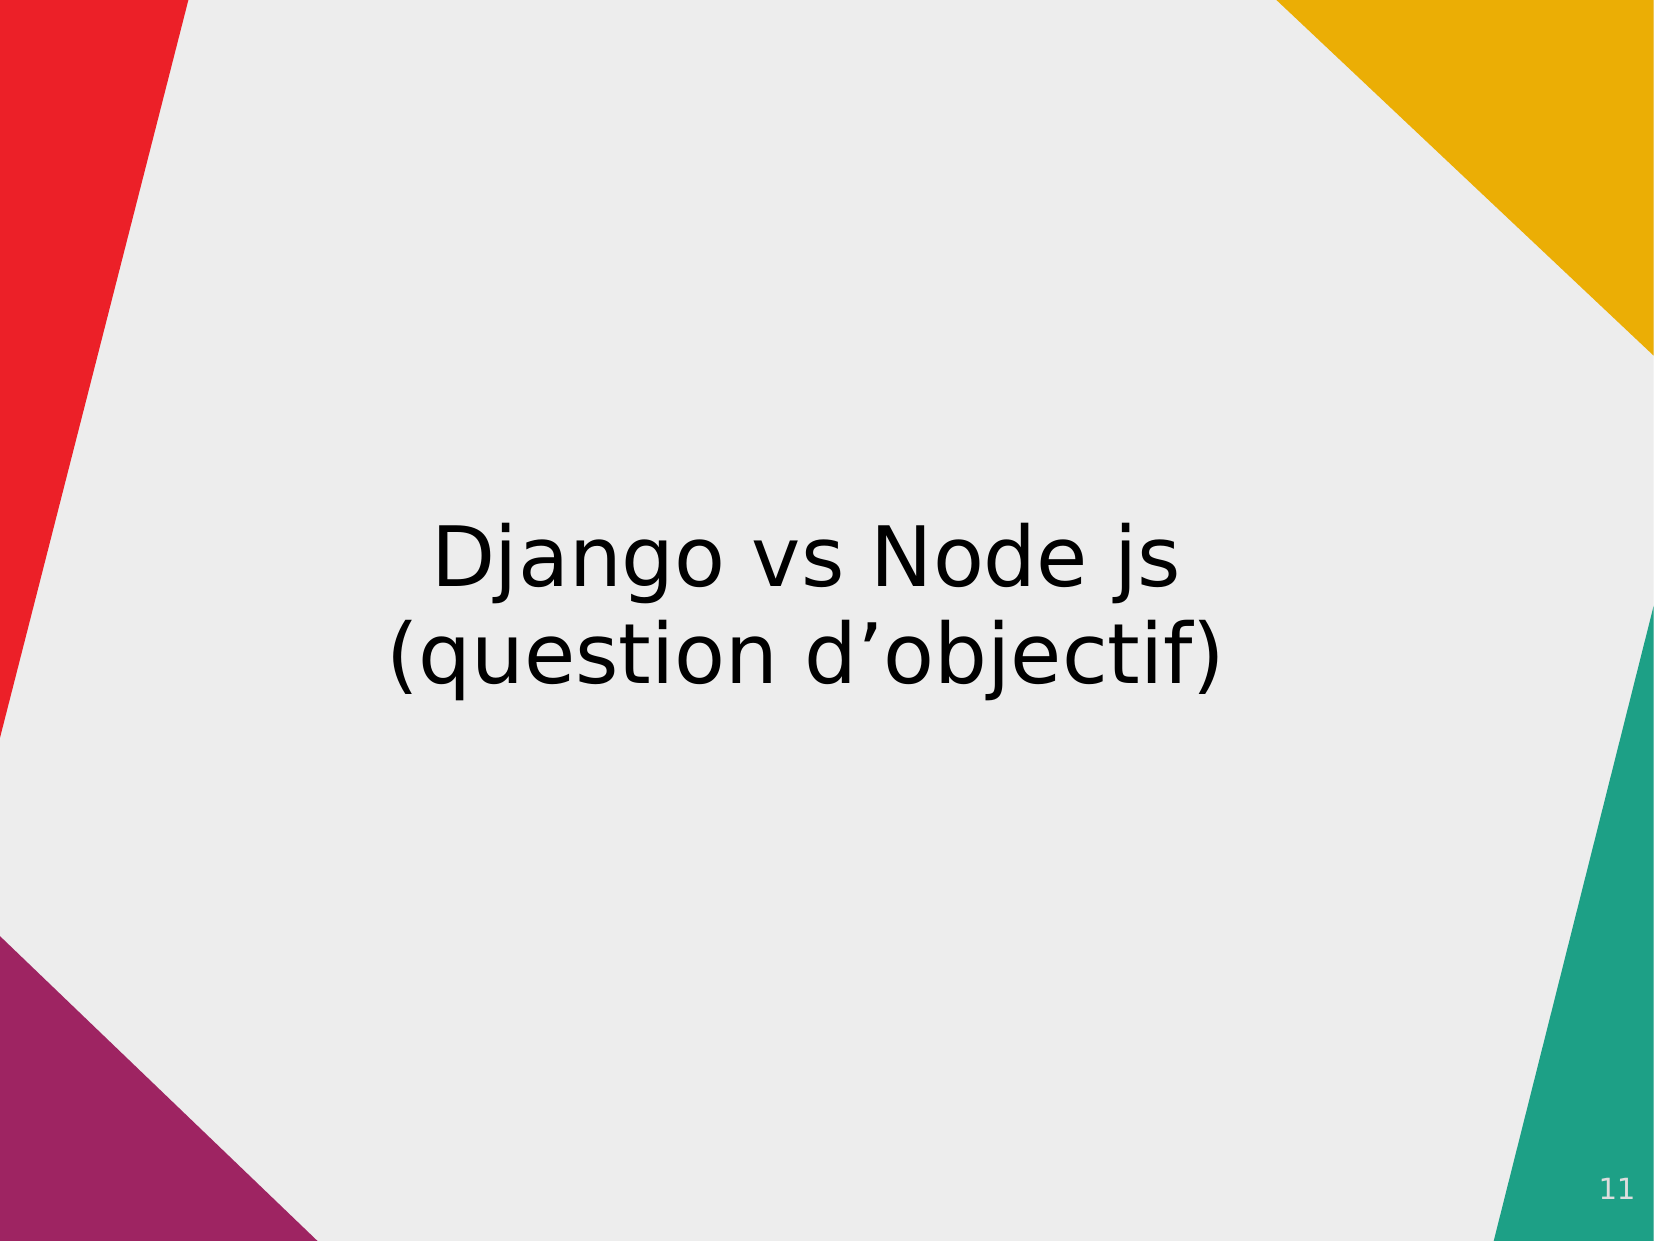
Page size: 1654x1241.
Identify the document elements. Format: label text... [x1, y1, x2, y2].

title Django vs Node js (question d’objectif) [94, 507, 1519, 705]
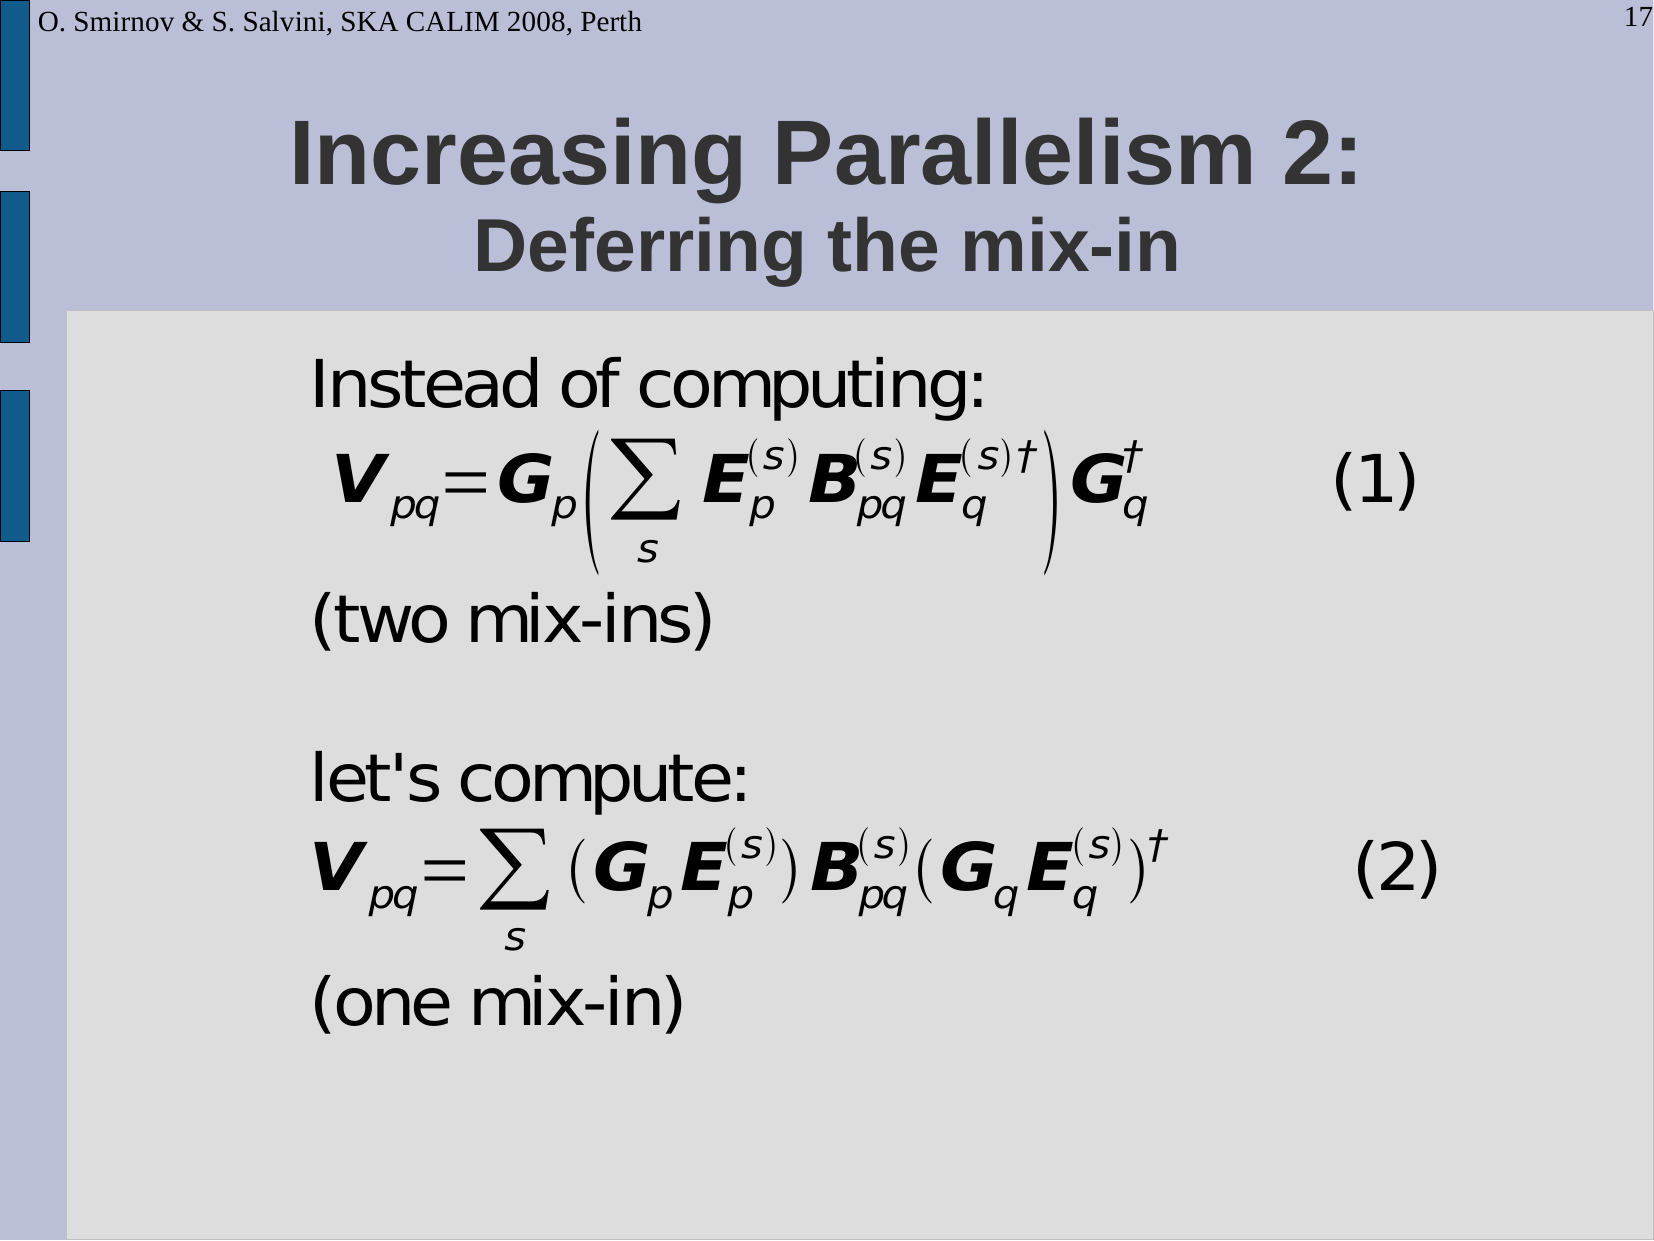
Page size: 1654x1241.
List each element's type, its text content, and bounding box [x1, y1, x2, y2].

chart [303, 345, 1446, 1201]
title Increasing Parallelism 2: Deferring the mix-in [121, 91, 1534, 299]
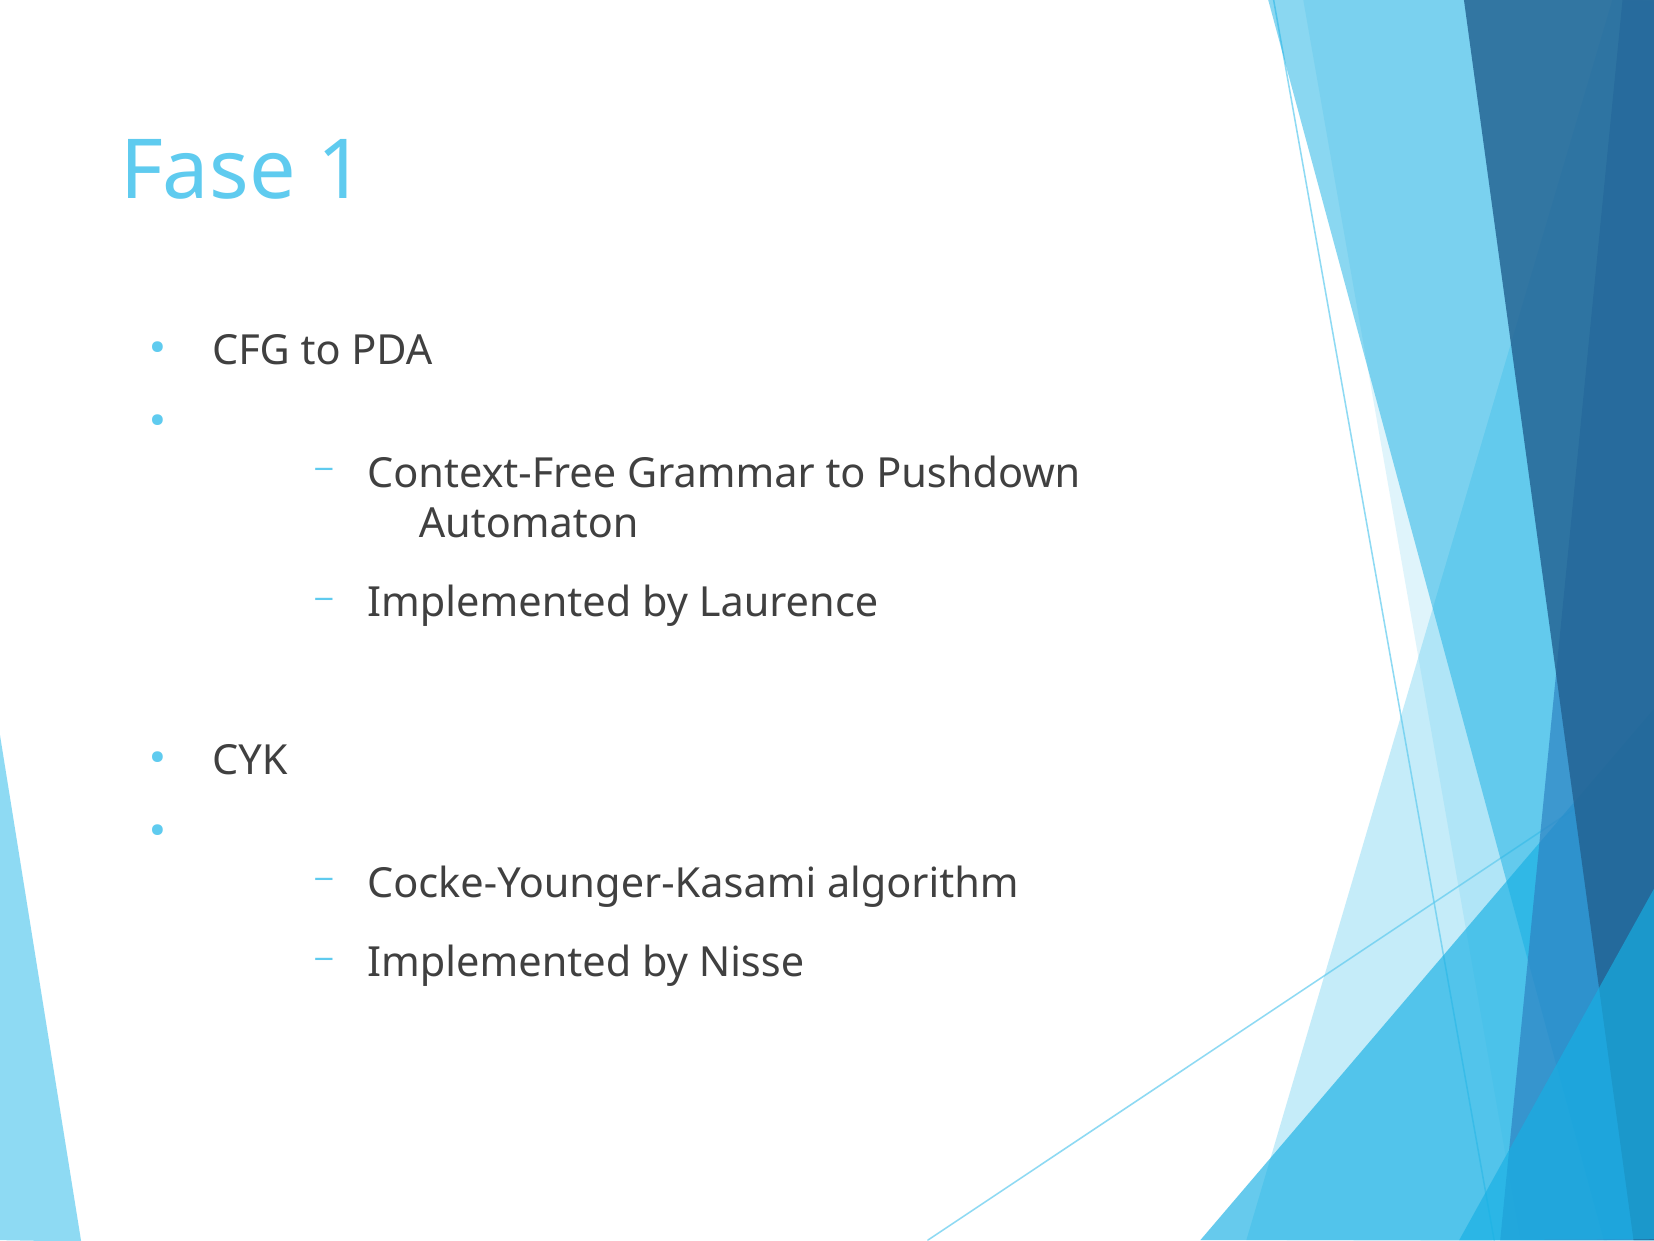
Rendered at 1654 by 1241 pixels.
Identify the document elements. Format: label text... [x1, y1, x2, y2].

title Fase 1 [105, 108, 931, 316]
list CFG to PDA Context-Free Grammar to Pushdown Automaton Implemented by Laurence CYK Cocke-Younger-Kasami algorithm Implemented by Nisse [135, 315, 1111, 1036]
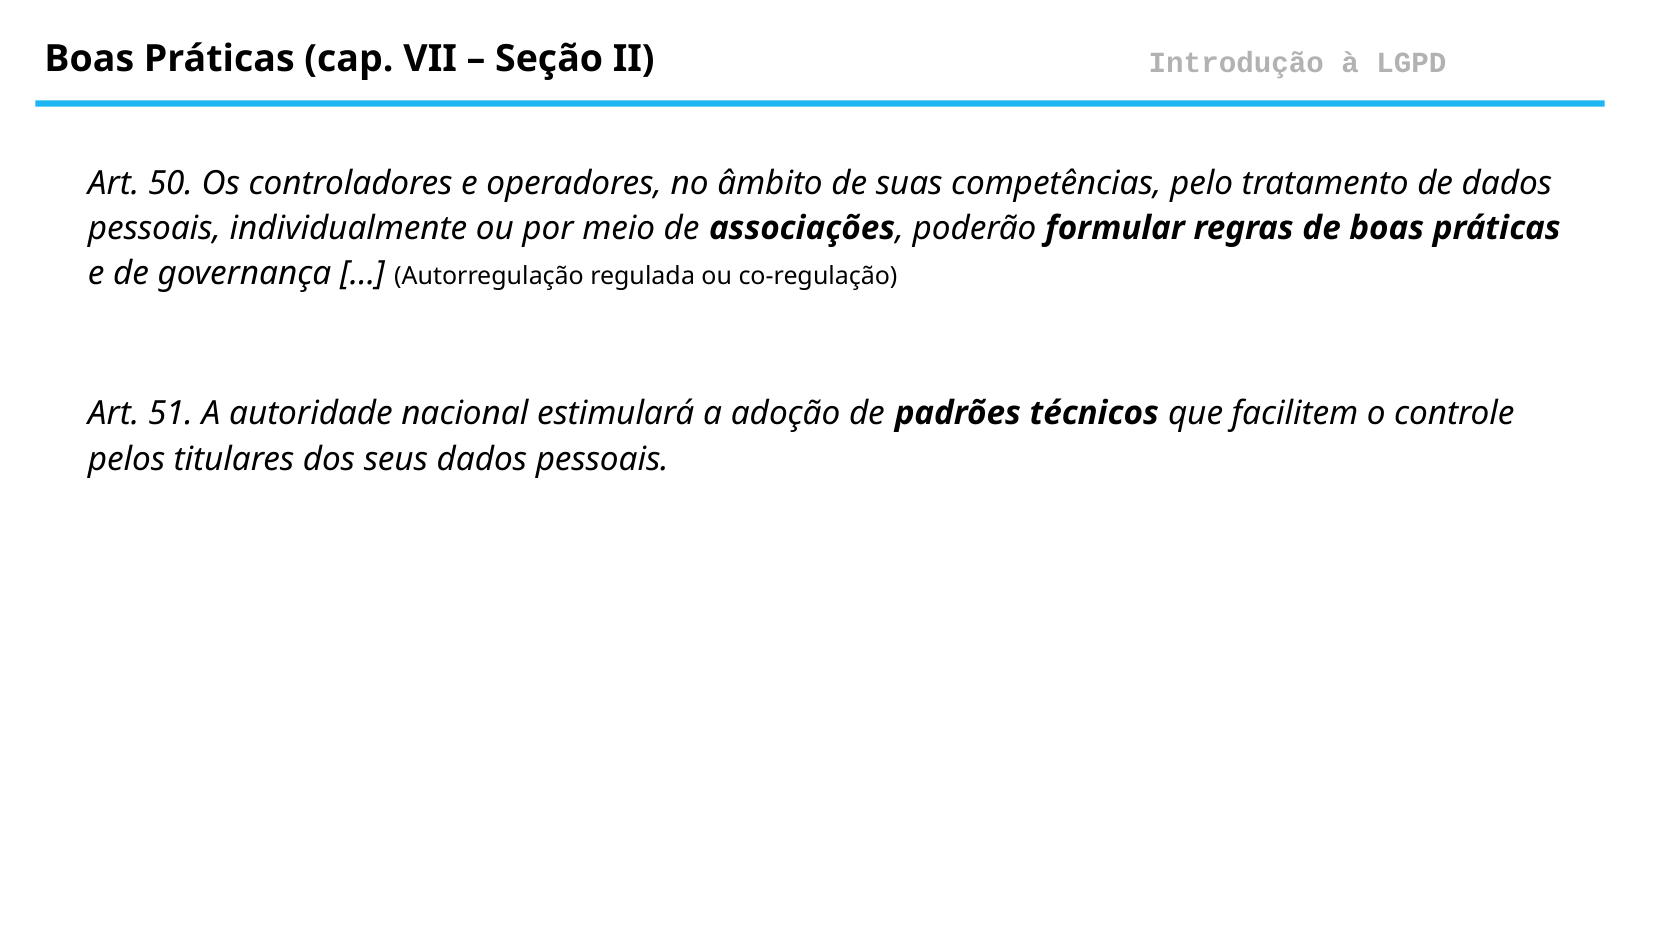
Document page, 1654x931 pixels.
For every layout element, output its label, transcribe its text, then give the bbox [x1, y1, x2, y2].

════════════════

Print everything from the start of the material down to the line containing "title Django vs", both ends included, with each line unchanged. Leave the pictures out.

Page size: 1654x1241.
Identify the document elements. Format: label text... [x1, y1, x2, y2].

title Django vs Node js (question d’objectif) [94, 507, 1519, 705]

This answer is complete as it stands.